(Extracted records)

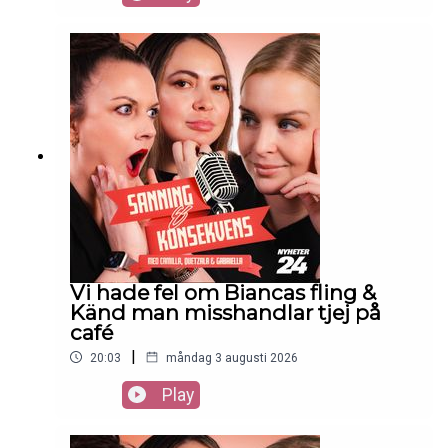
Vi hade fel om Biancas fling &
Känd man misshandlar tjej på
café
|
20:03
måndag 3 augusti 2026
Play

### Exercise prompt
With the line that contains "Känd man misshandlar tjej på" as the start, output every line through the end of the entries exactly. Add no other lines.

### Written reply
Känd man misshandlar tjej på
café
|
20:03
måndag 3 augusti 2026
Play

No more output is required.